--- The problem ---
What is needed is the whole of the data, set down exactly.

--- Data block ---
[Start of section]

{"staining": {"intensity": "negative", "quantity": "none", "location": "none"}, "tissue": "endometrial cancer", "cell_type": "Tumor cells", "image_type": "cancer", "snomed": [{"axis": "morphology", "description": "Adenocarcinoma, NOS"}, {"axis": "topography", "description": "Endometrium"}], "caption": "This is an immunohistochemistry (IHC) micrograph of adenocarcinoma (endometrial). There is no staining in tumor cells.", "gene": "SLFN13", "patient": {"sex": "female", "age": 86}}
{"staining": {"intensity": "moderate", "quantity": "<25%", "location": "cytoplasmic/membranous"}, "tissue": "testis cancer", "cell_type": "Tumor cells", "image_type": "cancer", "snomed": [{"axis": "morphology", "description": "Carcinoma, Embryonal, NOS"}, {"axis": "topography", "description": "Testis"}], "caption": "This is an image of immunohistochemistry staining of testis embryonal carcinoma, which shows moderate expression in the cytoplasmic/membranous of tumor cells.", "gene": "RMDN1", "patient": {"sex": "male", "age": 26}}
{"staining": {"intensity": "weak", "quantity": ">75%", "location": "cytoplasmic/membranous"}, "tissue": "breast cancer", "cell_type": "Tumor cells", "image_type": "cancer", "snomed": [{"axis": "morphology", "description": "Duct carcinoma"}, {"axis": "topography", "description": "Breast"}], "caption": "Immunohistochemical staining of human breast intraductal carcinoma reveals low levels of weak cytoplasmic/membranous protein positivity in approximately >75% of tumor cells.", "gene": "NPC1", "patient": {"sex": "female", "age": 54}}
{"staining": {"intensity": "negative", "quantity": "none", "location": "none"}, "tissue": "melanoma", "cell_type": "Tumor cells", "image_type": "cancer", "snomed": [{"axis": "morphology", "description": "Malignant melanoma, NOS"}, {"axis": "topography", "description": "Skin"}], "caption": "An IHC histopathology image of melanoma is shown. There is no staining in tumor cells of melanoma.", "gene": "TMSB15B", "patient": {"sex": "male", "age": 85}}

[End of section]

--- Exercise solution ---
{"staining": {"intensity": "negative", "quantity": "none", "location": "none"}, "tissue": "endometrial cancer", "cell_type": "Tumor cells", "image_type": "cancer", "snomed": [{"axis": "morphology", "description": "Adenocarcinoma, NOS"}, {"axis": "topography", "description": "Endometrium"}], "caption": "This is an immunohistochemistry (IHC) micrograph of adenocarcinoma (endometrial). There is no staining in tumor cells.", "gene": "SLFN13", "patient": {"sex": "female", "age": 86}}
{"staining": {"intensity": "moderate", "quantity": "<25%", "location": "cytoplasmic/membranous"}, "tissue": "testis cancer", "cell_type": "Tumor cells", "image_type": "cancer", "snomed": [{"axis": "morphology", "description": "Carcinoma, Embryonal, NOS"}, {"axis": "topography", "description": "Testis"}], "caption": "This is an image of immunohistochemistry staining of testis embryonal carcinoma, which shows moderate expression in the cytoplasmic/membranous of tumor cells.", "gene": "RMDN1", "patient": {"sex": "male", "age": 26}}
{"staining": {"intensity": "weak", "quantity": ">75%", "location": "cytoplasmic/membranous"}, "tissue": "breast cancer", "cell_type": "Tumor cells", "image_type": "cancer", "snomed": [{"axis": "morphology", "description": "Duct carcinoma"}, {"axis": "topography", "description": "Breast"}], "caption": "Immunohistochemical staining of human breast intraductal carcinoma reveals low levels of weak cytoplasmic/membranous protein positivity in approximately >75% of tumor cells.", "gene": "NPC1", "patient": {"sex": "female", "age": 54}}
{"staining": {"intensity": "negative", "quantity": "none", "location": "none"}, "tissue": "melanoma", "cell_type": "Tumor cells", "image_type": "cancer", "snomed": [{"axis": "morphology", "description": "Malignant melanoma, NOS"}, {"axis": "topography", "description": "Skin"}], "caption": "An IHC histopathology image of melanoma is shown. There is no staining in tumor cells of melanoma.", "gene": "TMSB15B", "patient": {"sex": "male", "age": 85}}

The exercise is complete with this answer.